What the exercise asks: Below are records to be transcribed exactly; any pictures should be left out.
========================================================================
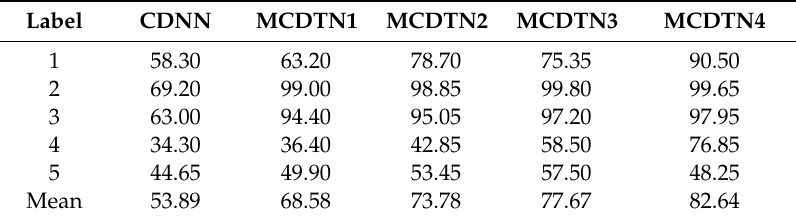
Table 8. The accuracy of DNN and DTNs when the ratio of incomplete data to structurally-complete data is 30:1.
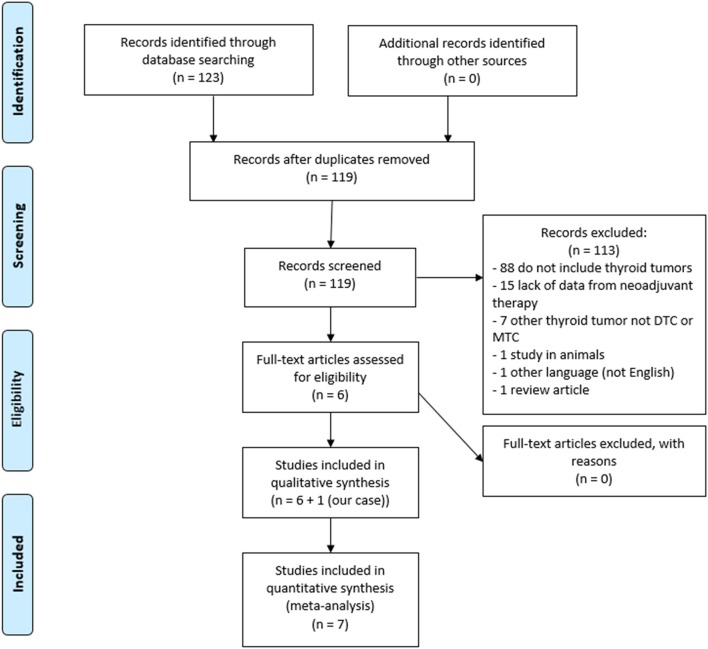
Flow diagram of reference identification and selection.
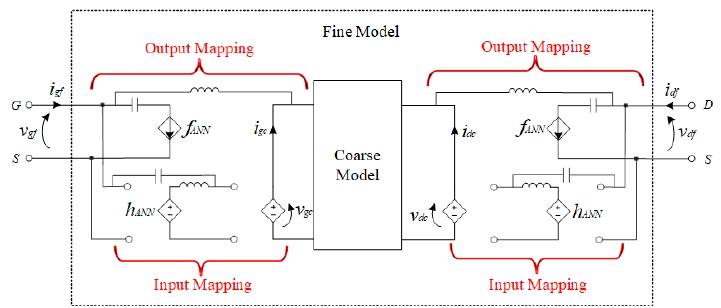
Figure 1. Circuit-based structure of the separated model.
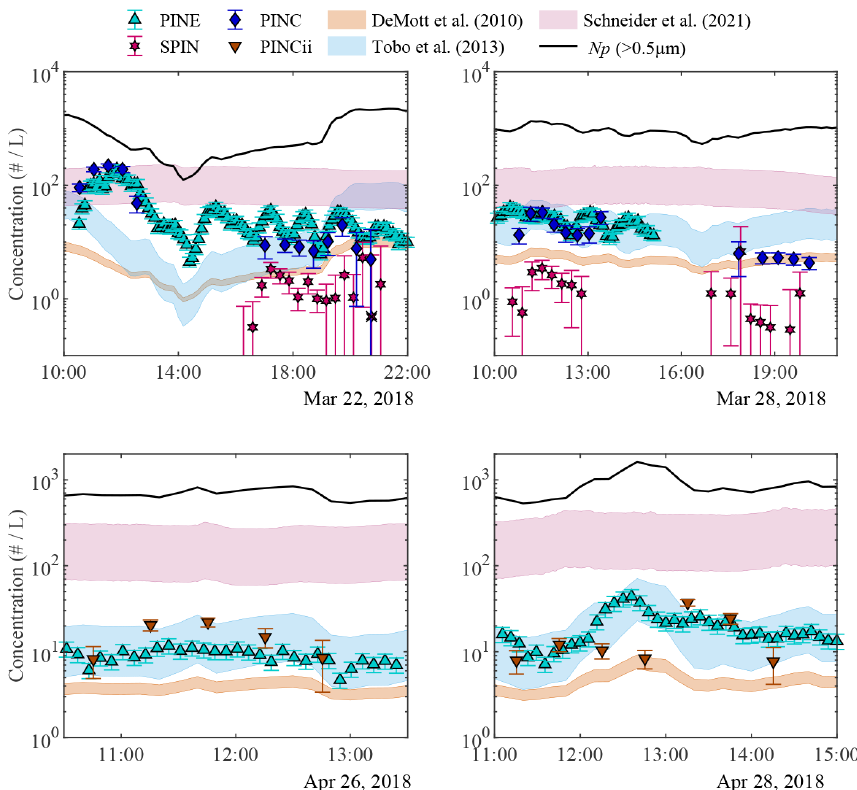
Figure 8. INP concentrations measured between − 29 to − 32 ◦ C for the online INP chambers SPIN, PINC and PINE on 22 and 28 March, and for PINE and PINCii on 26 and 28 April 2018. Aerosol number concentration, N p ( > 0 . 5µm), is represented by the black solid line, and the shaded areas represent the three INP parameterizations from DeMott et al. (2010), Tobo et al. (2013) and Schneider et al. (2021). All parameterization envelopes represent a − 29 ≥ T ≥ − 32 ◦ C cloud temperature window. See Table 2 for more information concerning the thermodynamic conditions at which the chambers were running. Note that the single SPIN data point that includes a black cross on 22 March 2018 is deemed to be below the level of detection, defined as the average background signal plus 1 standard error of the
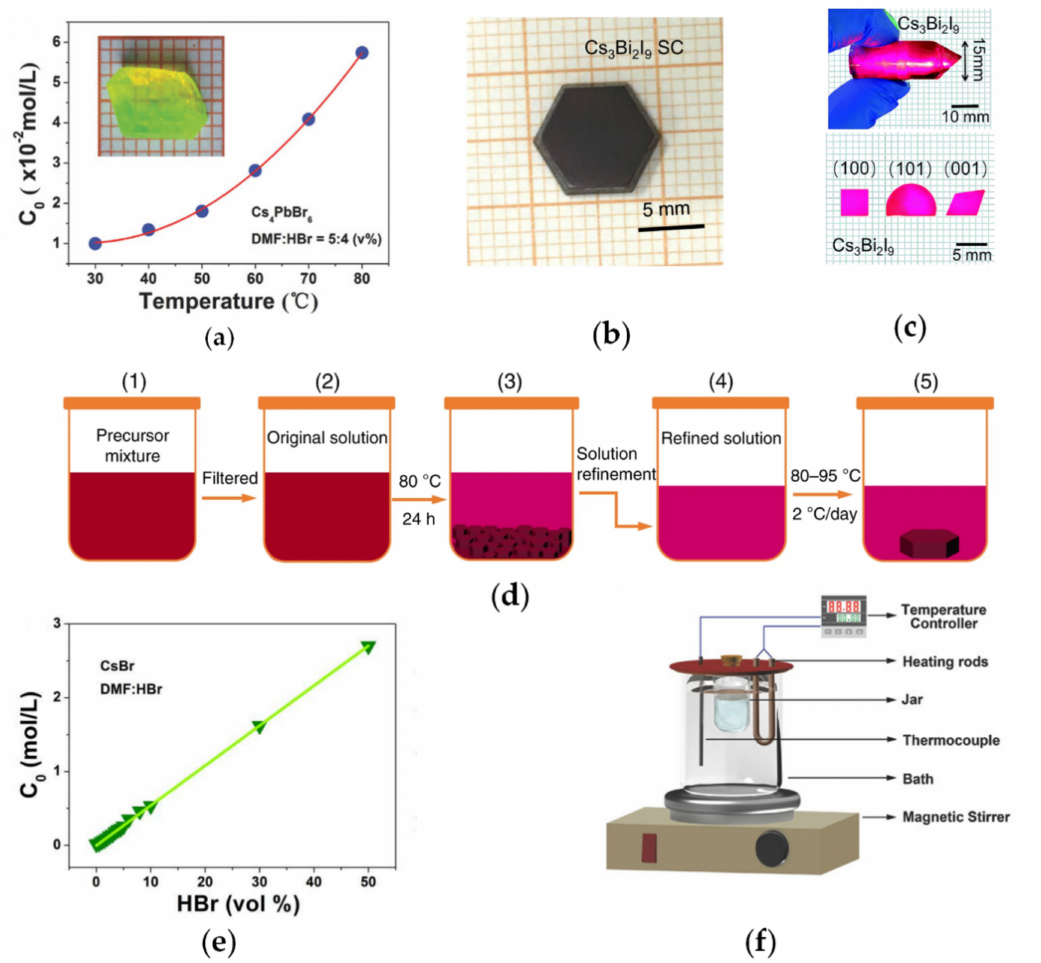
Figure 4. ( a ) Photograph of a grown embedded crystal and the Cs 4 PbBr 6 solubility curve. Adapted with permission from Ref. [91]. 2018, John Wiley and Sons; ( b ) optical image of Cs 3 Bi 2 I 9 PSC grown by a nuclei-control method. Adapted with permission from Ref. [90]. 2020, Springer Nature; ( c ) photographs of Cs 3 Bi 2 I 9 PSCs grown by the Bridgman method Adapted with permission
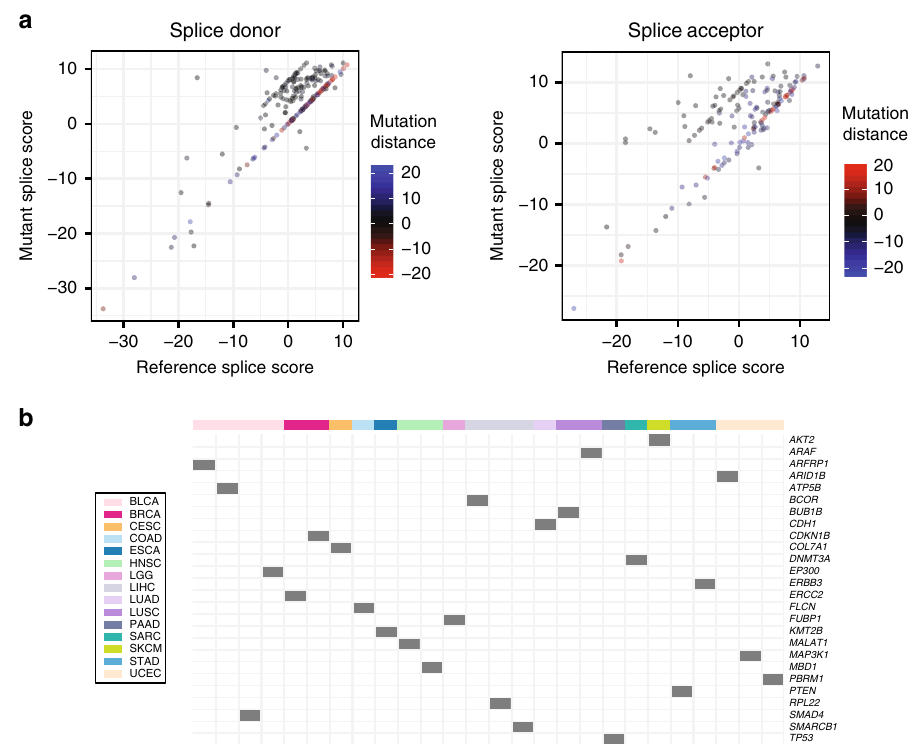
Fig. 5 Characterization of nc-SCMs from TCGA WES data. a Comparison of splice scores between the reference and mutant for donors and acceptors. The color indicates the mutation distance to the junction. b nc-SCMs found in cancer-related genes across different cancer types. Source data are provided as a Source Data fi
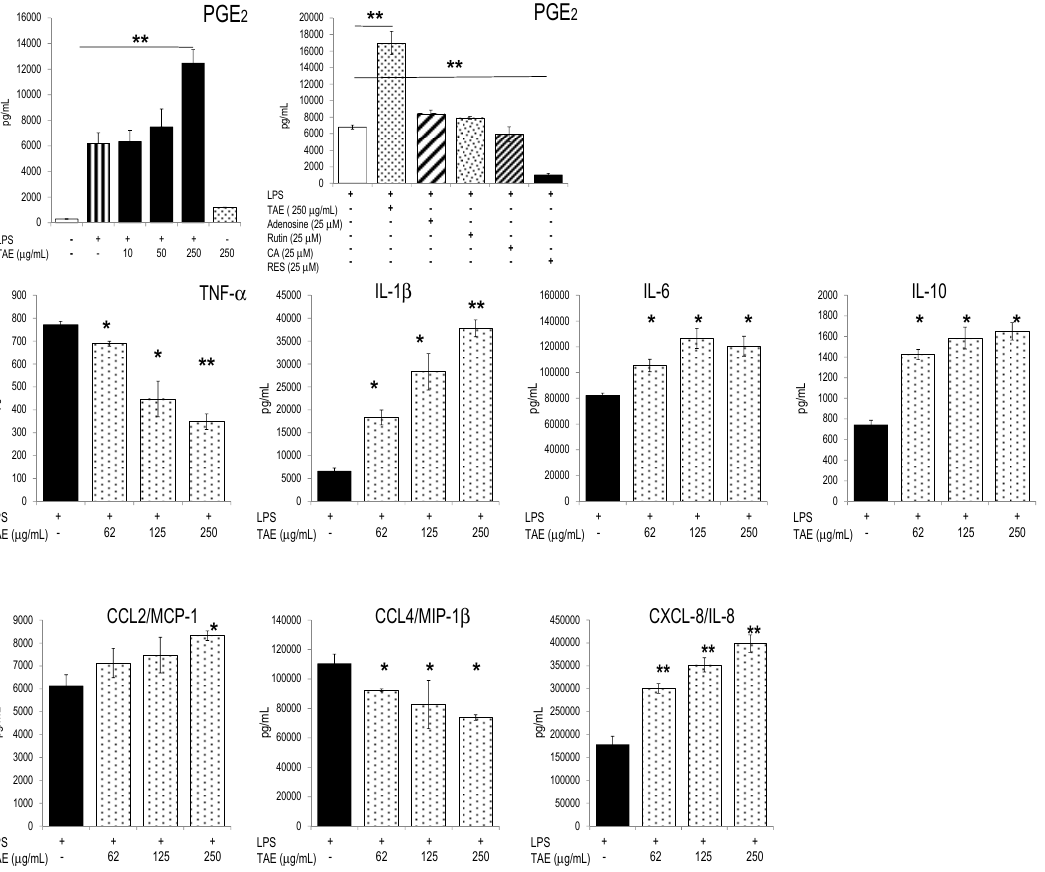
Figure 3. Effects of TAE on activated human PBLs. Freshly isolated PBLs were incubated with TAE, stimulated with LPS and cultured for 24 h. Representative data (±SD) of duplicates from one of three independent experiments are given. * p < 0.05, ** p < 0.01 ( vs. LPS-stimulated cells). RES, resveratrol.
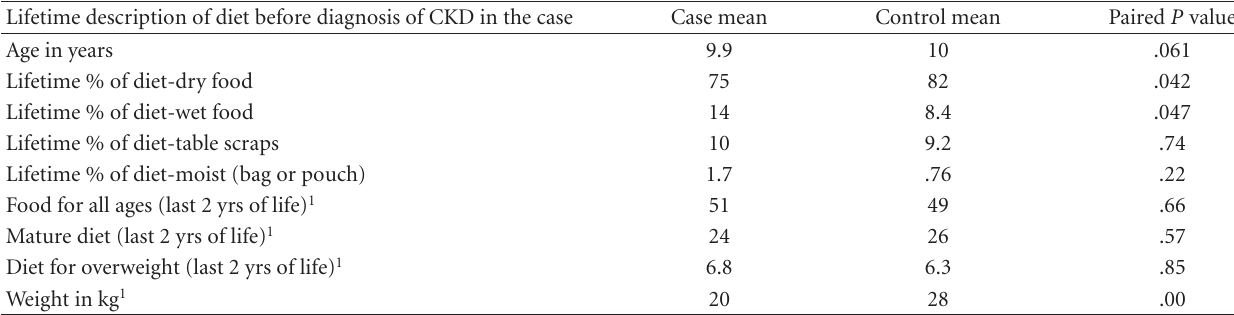
Table 6: Canine-analysis of continuous variables regarding observations before the diagnosis of CKD in the case, analyzed by matched t -test. Lifetime description of diet before diagnosis of CKD in the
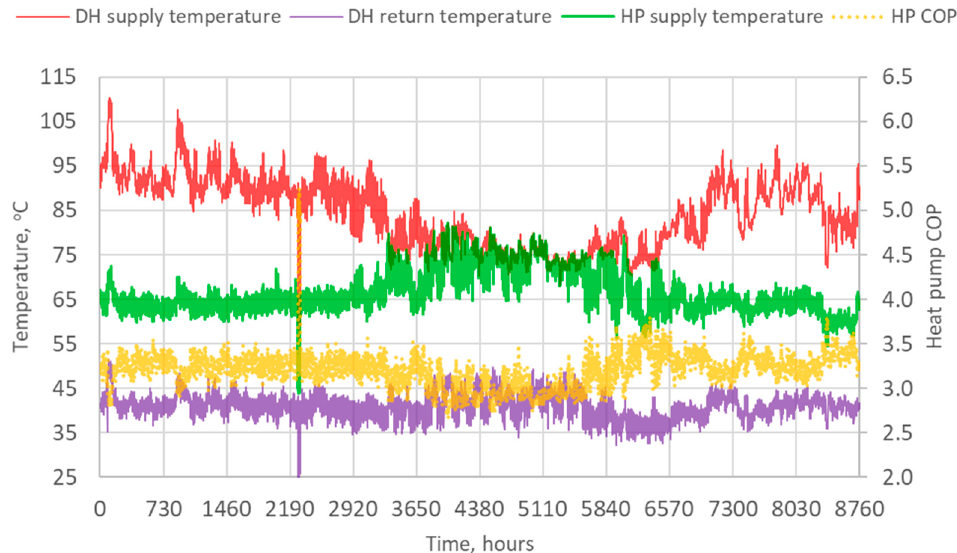
Figure 6. Annual evolution of DH–GSHP network temperatures in scenario 2.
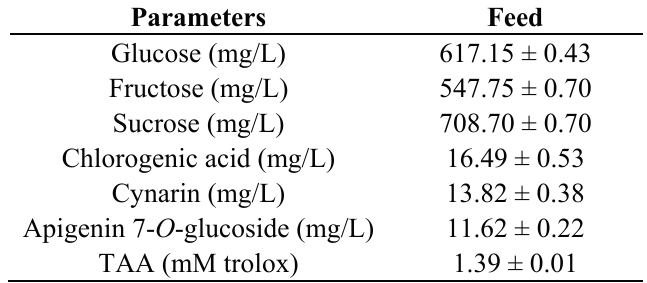
Table 3. Chemical composition of the feed solution for Desal DK membrane.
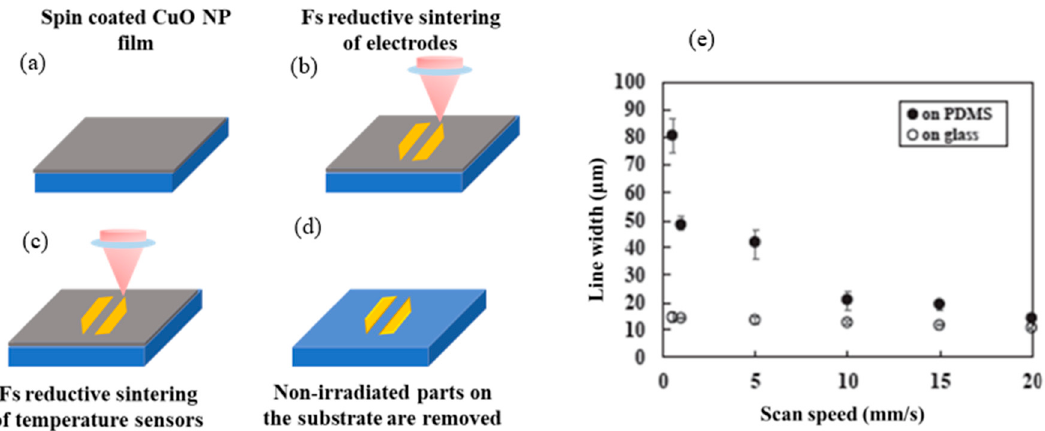
Figure 8. ( a ) Spin-coated CuO NP film; femtosecond reductive sintering of ( b ) electrodes, ( c ) temperature sensors and ( d ) non-irradiated parts on the substrate were removed; ( e ) fs laser reductive sintered line width on PDMS vs. glass as a function of the scanning speed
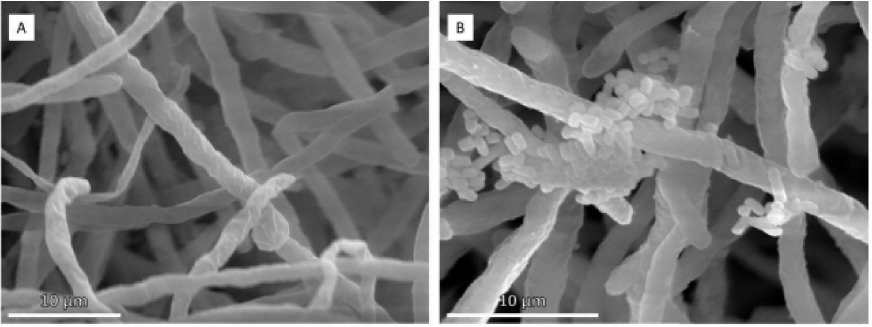
Figure 5. Scanning electron micrographs of T. amestolkiae – L. plantarum M9MG6-B2 consortia in the absence ( A ) or presence ( B ) of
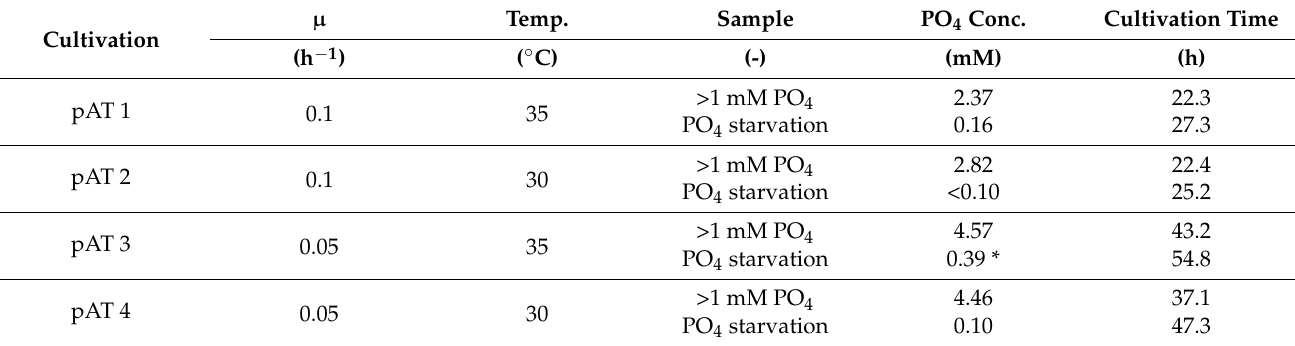
Table 3. Impact of cultivation conditions on cultivation times for pAT cultivations. µ Cultivation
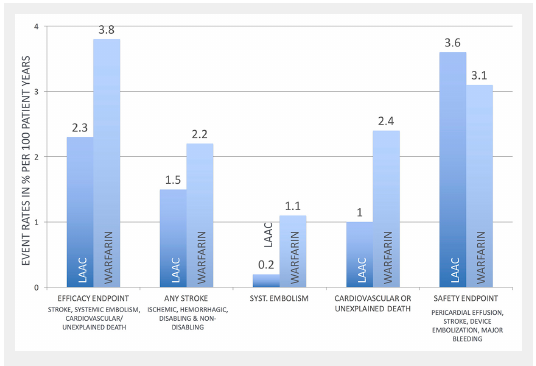
Primary outcomes of the Percutaneous Closure of the Left Atrial Appendage Versus Warfarin Therapy for Prevention of Stroke in Patients with Atrial Fibrillation (PROTECT AF) study [54]. In comparison with warfarin, left atrial appendage closure (LAAC) with the Watchman was superior in preventing death, stroke, and systemic embolism. Due to periprocedural safety events, e.g., severe bleeding as a result of major pericardial effusion, device embolisation and stroke, LAAC with the Watchman device was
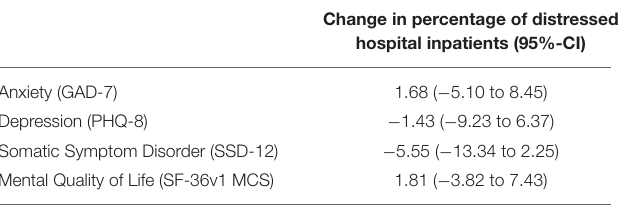
TABLE 4 | Change in percentage of hospital inpatients with poor mental health according to the mental health assessment tools from periods of modest to strong coronavirus disease 2019 (COVID-19) restrictions, based on linear regression models ( N =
========================================================================
Response for this exercise:
Table 8. The accuracy of DNN and DTNs when the ratio of incomplete data to structurally-complete data is 30:1.
Flow diagram of reference identification and selection.
Figure 1. Circuit-based structure of the separated model.
Figure 8. INP concentrations measured between − 29 to − 32 ◦ C for the online INP chambers SPIN, PINC and PINE on 22 and 28 March, and for PINE and PINCii on 26 and 28 April 2018. Aerosol number concentration, N p ( > 0 . 5µm), is represented by the black solid line, and the shaded areas represent the three INP parameterizations from DeMott et al. (2010), Tobo et al. (2013) and Schneider et al. (2021). All parameterization envelopes represent a − 29 ≥ T ≥ − 32 ◦ C cloud temperature window. See Table 2 for more information concerning the thermodynamic conditions at which the chambers were running. Note that the single SPIN data point that includes a black cross on 22 March 2018 is deemed to be below the level of detection, defined as the average background signal plus 1 standard error of the
Figure 4. ( a ) Photograph of a grown embedded crystal and the Cs 4 PbBr 6 solubility curve. Adapted with permission from Ref. [91]. 2018, John Wiley and Sons; ( b ) optical image of Cs 3 Bi 2 I 9 PSC grown by a nuclei-control method. Adapted with permission from Ref. [90]. 2020, Springer Nature; ( c ) photographs of Cs 3 Bi 2 I 9 PSCs grown by the Bridgman method Adapted with permission
Fig. 5 Characterization of nc-SCMs from TCGA WES data. a Comparison of splice scores between the reference and mutant for donors and acceptors. The color indicates the mutation distance to the junction. b nc-SCMs found in cancer-related genes across different cancer types. Source data are provided as a Source Data fi
Figure 3. Effects of TAE on activated human PBLs. Freshly isolated PBLs were incubated with TAE, stimulated with LPS and cultured for 24 h. Representative data (±SD) of duplicates from one of three independent experiments are given. * p < 0.05, ** p < 0.01 ( vs. LPS-stimulated cells). RES, resveratrol.
Table 6: Canine-analysis of continuous variables regarding observations before the diagnosis of CKD in the case, analyzed by matched t -test. Lifetime description of diet before diagnosis of CKD in the
Figure 6. Annual evolution of DH–GSHP network temperatures in scenario 2.
Table 3. Chemical composition of the feed solution for Desal DK membrane.
Figure 8. ( a ) Spin-coated CuO NP film; femtosecond reductive sintering of ( b ) electrodes, ( c ) temperature sensors and ( d ) non-irradiated parts on the substrate were removed; ( e ) fs laser reductive sintered line width on PDMS vs. glass as a function of the scanning speed
Figure 5. Scanning electron micrographs of T. amestolkiae – L. plantarum M9MG6-B2 consortia in the absence ( A ) or presence ( B ) of
Table 3. Impact of cultivation conditions on cultivation times for pAT cultivations. µ Cultivation
Primary outcomes of the Percutaneous Closure of the Left Atrial Appendage Versus Warfarin Therapy for Prevention of Stroke in Patients with Atrial Fibrillation (PROTECT AF) study [54]. In comparison with warfarin, left atrial appendage closure (LAAC) with the Watchman was superior in preventing death, stroke, and systemic embolism. Due to periprocedural safety events, e.g., severe bleeding as a result of major pericardial effusion, device embolisation and stroke, LAAC with the Watchman device was
TABLE 4 | Change in percentage of hospital inpatients with poor mental health according to the mental health assessment tools from periods of modest to strong coronavirus disease 2019 (COVID-19) restrictions, based on linear regression models ( N =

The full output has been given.